Together, these 111 experiments—10 in Allcott (2011) and 101 in Allcott (2015)—involved about 8.5 million households from all over the United States. They consistently show that Home Energy Reports reduce average electricity consumption, a result that supports the original findings of Schultz and colleagues from 300 homes in California. Beyond just replicating these original results, the follow-up experiments also show that the size of the effect varies by location. This set of experiments also illustrates two more general points about partially digital field experiments. First, researchers will be able to empirically address concerns about external validity when the cost of running experiments is low, and this can occur if the outcome is already being measured by an always-on data system. Therefore, it suggests that researchers should be on the lookout for other interesting and important behaviors that are already being recorded, and then design experiments on top of this existing measuring infrastructure. Second, this set of experiments reminds us that digital field experiments are not just online; increasingly, I expect that they will be everywhere with many outcomes measured by sensors in the built environment.
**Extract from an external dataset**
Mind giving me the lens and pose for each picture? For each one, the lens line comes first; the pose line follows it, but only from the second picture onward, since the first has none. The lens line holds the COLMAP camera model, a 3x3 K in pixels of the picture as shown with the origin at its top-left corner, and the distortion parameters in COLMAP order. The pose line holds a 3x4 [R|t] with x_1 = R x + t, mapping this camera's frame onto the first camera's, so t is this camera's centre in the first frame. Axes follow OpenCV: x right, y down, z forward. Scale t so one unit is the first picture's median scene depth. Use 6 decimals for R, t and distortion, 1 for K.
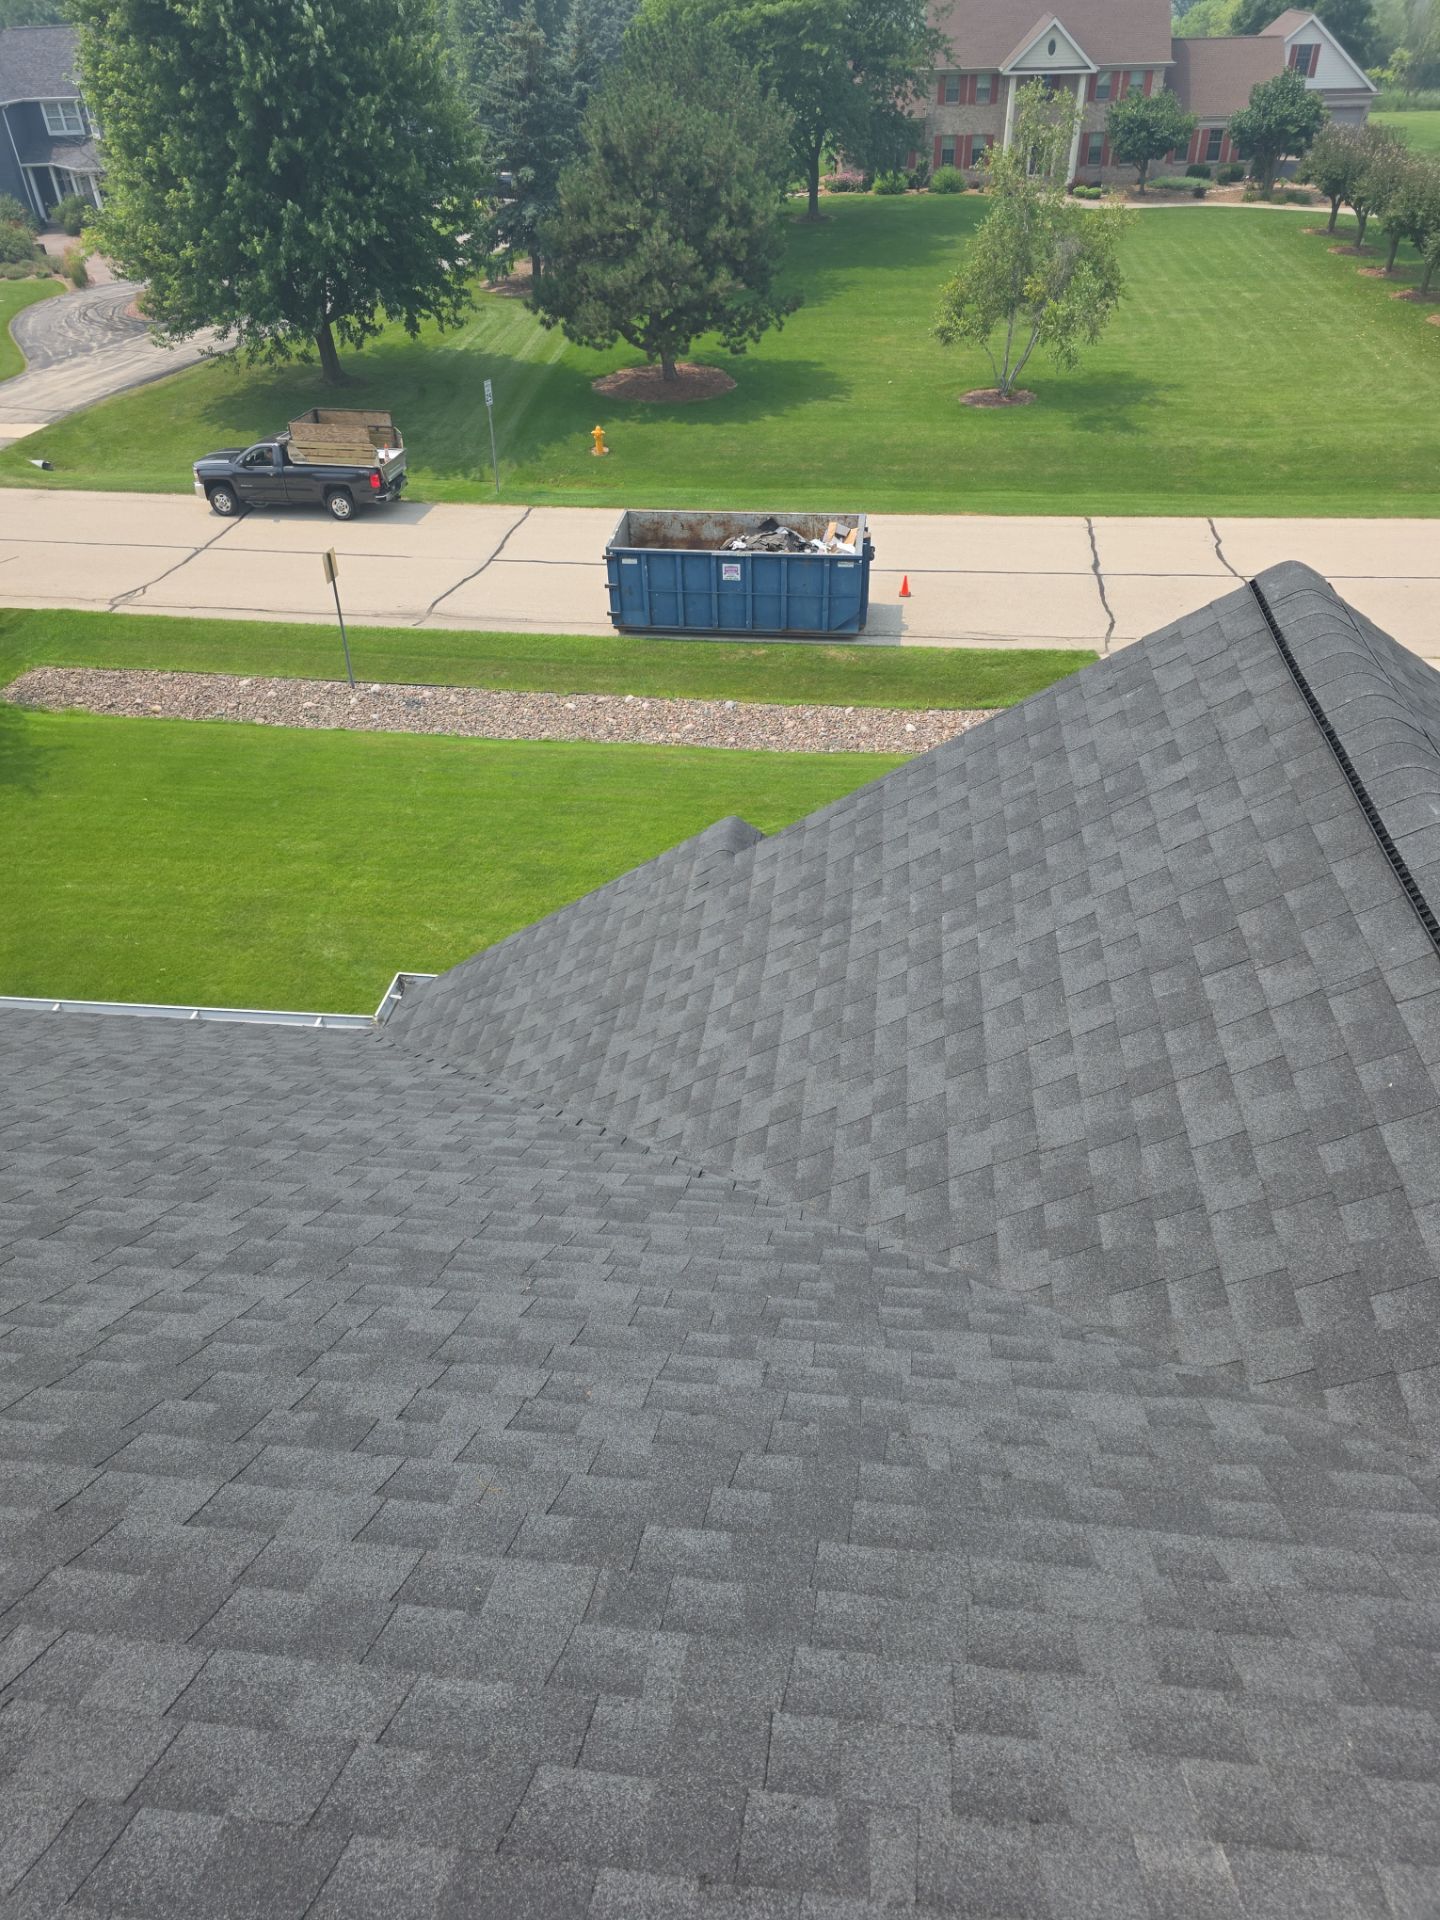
lens RADIAL K [[1305.4, 0, 720.0], [0, 1305.4, 960.0], [0, 0, 1]] dist [0.060046, -0.039718]
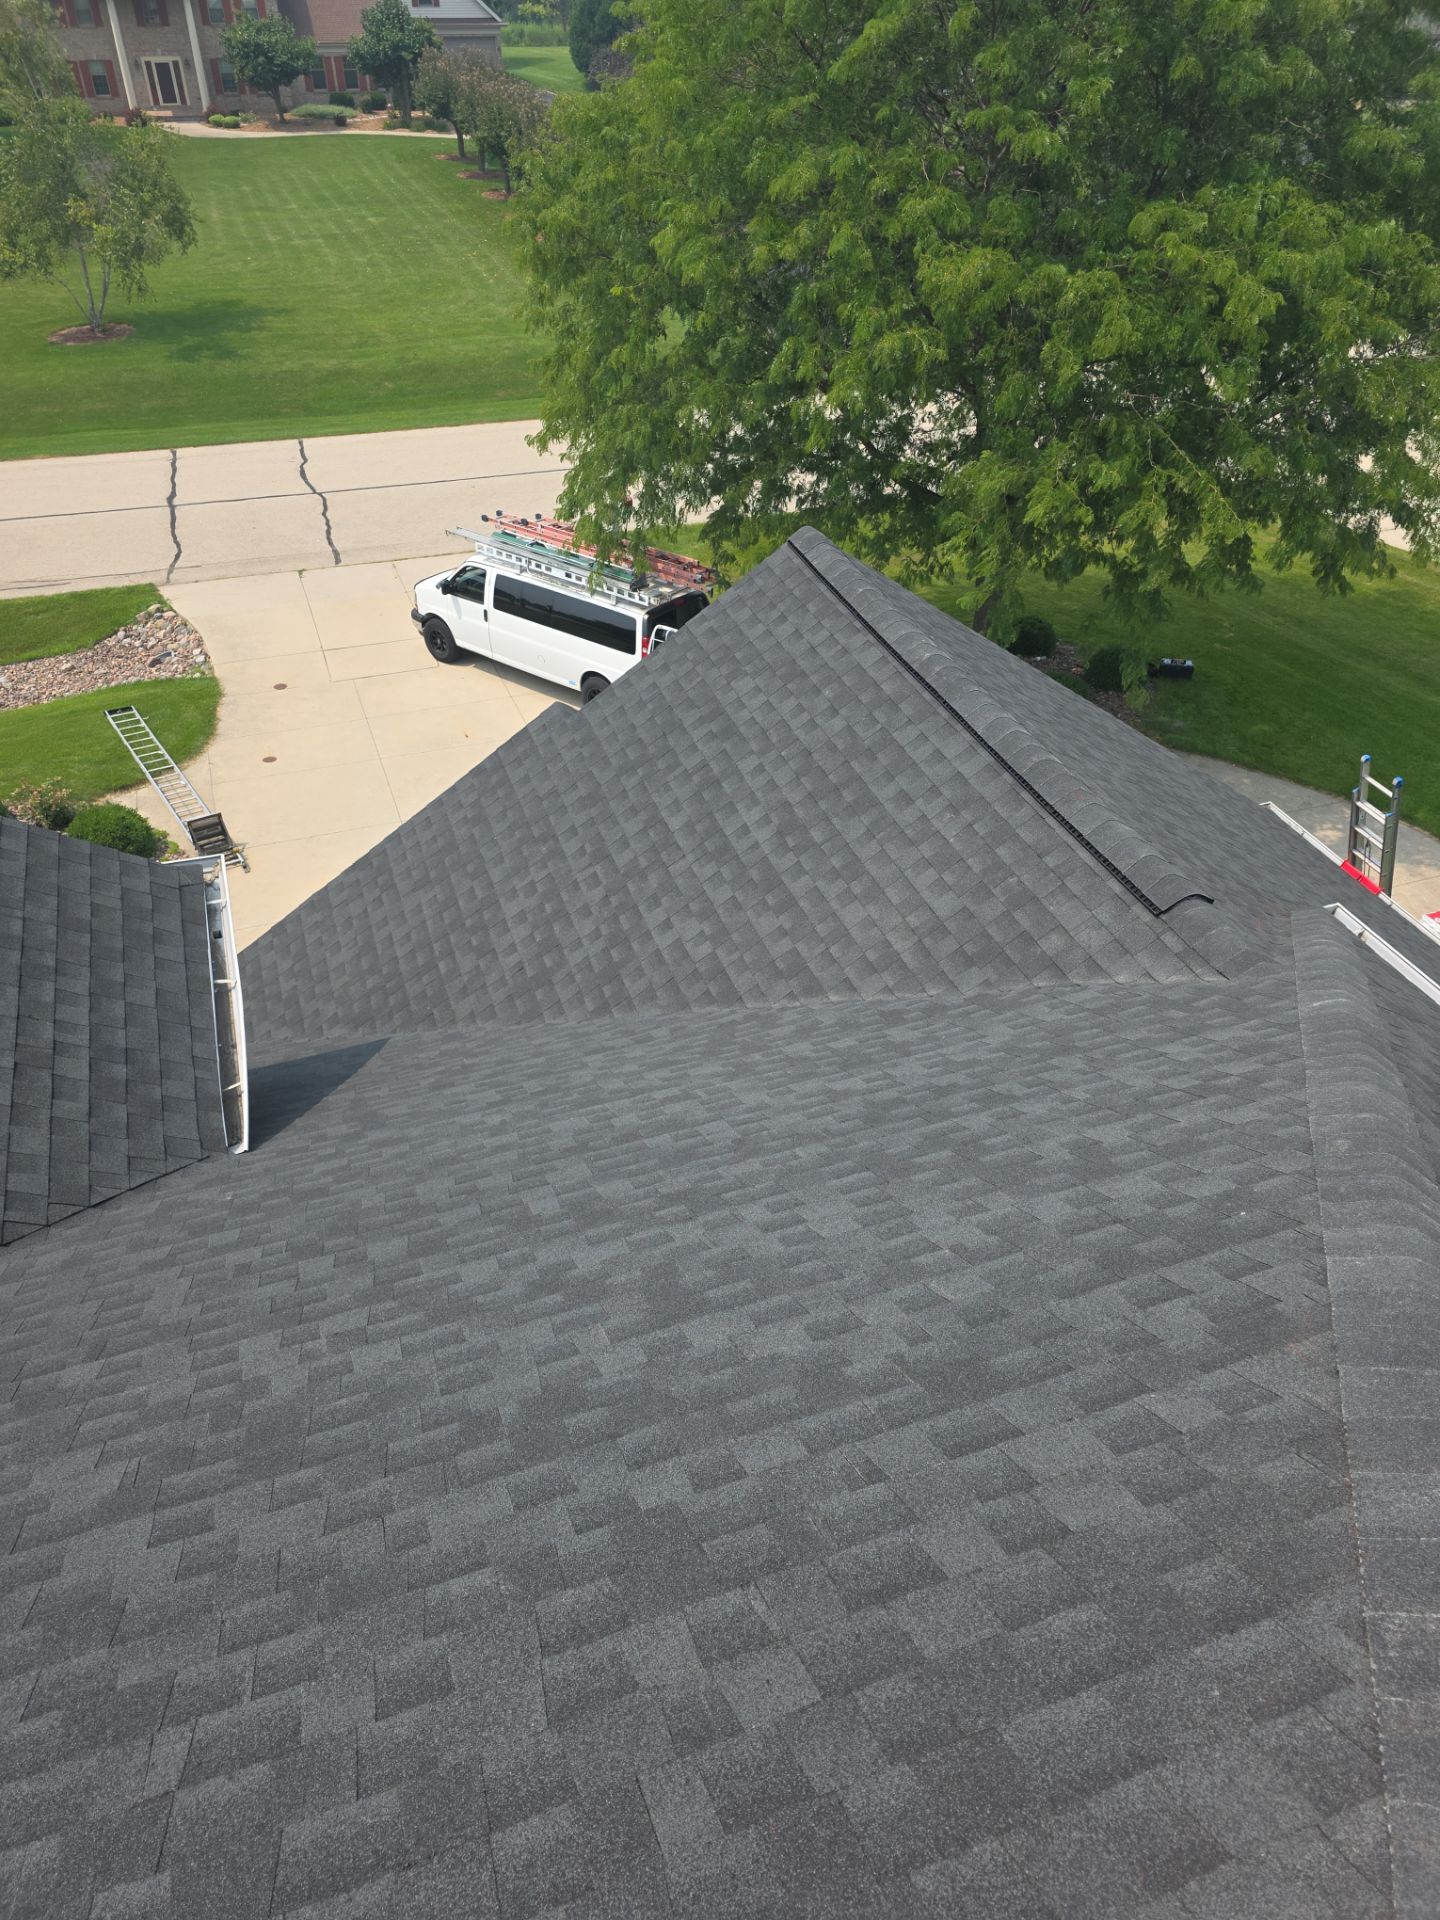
lens RADIAL K [[1294.8, 0, 720.0], [0, 1294.8, 960.0], [0, 0, 1]] dist [0.106626, -0.083425]
pose [[0.891542, -0.256464, 0.373335, 0.140571], [0.245453, 0.966294, 0.077647, 0.035183], [-0.380665, 0.022411, 0.924442, -0.025451]]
The four types of validity—statistical conclusion validity, internal validity, construct validity, and external validity—provide a mental checklist to help researchers assess whether the results from a particular experiment support a more general conclusion. Compared with analog-age experiments, in digital-age experiments, it should be easier to address external validity empirically, and it should also be easier to ensure internal validity. On the other hand, issues of construct validity will probably be more challenging in digital-age experiments, especially digital field experiments that involve partnerships with companies.